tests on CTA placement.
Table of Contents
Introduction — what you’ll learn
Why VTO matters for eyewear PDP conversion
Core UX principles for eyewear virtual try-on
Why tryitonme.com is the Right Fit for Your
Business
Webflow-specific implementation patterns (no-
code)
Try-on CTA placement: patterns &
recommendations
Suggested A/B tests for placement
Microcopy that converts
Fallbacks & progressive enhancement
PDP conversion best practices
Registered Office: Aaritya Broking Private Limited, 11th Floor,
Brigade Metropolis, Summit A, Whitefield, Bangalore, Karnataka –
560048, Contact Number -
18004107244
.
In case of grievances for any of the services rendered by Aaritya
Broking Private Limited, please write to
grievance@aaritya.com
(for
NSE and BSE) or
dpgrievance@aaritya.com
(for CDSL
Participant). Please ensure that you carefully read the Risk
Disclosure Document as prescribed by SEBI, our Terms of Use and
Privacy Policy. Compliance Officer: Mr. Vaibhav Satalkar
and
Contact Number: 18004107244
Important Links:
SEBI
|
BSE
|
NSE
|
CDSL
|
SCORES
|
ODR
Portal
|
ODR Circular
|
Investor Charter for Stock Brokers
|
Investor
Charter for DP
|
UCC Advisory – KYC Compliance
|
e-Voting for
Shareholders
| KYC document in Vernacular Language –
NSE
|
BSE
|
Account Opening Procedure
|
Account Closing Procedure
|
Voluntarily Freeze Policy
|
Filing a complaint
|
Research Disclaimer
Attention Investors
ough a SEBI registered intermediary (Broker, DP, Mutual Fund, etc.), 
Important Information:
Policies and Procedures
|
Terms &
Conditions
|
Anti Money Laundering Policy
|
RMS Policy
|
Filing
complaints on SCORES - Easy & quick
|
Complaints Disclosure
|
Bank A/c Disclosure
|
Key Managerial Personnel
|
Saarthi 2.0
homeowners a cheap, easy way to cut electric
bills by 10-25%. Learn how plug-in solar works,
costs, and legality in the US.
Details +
* * *
** Exercise requirements **
Determine the number of lines in the entries that hold the string "Terms"; write that number and nothing else.

** Exercise output **
2